## WHAT TO PRODUCE:
How do the lines below between the ones holding "3 Mayıs 2026" and "đầu cơ, giới hạn mua một số bộ", inclusive, read? Give them again exactly, with no other lines.

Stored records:
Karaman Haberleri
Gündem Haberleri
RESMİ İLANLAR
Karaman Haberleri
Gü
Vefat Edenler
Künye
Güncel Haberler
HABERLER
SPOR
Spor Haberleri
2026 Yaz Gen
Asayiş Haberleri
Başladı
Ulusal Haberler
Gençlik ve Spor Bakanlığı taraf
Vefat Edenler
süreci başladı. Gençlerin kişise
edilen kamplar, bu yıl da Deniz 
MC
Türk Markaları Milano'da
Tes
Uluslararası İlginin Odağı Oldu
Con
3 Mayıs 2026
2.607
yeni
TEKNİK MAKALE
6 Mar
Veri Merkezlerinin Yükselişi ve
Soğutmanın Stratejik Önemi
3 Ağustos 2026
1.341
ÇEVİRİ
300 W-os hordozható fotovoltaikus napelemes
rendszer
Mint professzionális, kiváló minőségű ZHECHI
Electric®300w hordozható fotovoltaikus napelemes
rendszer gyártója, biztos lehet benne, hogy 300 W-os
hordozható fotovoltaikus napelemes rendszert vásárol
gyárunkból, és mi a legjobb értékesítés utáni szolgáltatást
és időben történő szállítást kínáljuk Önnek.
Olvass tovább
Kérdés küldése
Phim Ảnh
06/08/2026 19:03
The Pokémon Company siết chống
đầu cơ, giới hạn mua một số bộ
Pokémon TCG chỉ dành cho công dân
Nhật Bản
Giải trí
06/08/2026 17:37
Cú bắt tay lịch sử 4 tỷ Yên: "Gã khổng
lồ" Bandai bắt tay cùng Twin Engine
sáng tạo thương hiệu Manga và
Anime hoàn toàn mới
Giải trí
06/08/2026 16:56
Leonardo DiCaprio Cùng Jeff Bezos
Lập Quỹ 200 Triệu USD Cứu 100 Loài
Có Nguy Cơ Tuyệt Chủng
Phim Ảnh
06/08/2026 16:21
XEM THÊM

## TASK ANSWER:
3 Mayıs 2026
2.607
yeni
TEKNİK MAKALE
6 Mar
Veri Merkezlerinin Yükselişi ve
Soğutmanın Stratejik Önemi
3 Ağustos 2026
1.341
ÇEVİRİ
300 W-os hordozható fotovoltaikus napelemes
rendszer
Mint professzionális, kiváló minőségű ZHECHI
Electric®300w hordozható fotovoltaikus napelemes
rendszer gyártója, biztos lehet benne, hogy 300 W-os
hordozható fotovoltaikus napelemes rendszert vásárol
gyárunkból, és mi a legjobb értékesítés utáni szolgáltatást
és időben történő szállítást kínáljuk Önnek.
Olvass tovább
Kérdés küldése
Phim Ảnh
06/08/2026 19:03
The Pokémon Company siết chống
đầu cơ, giới hạn mua một số bộ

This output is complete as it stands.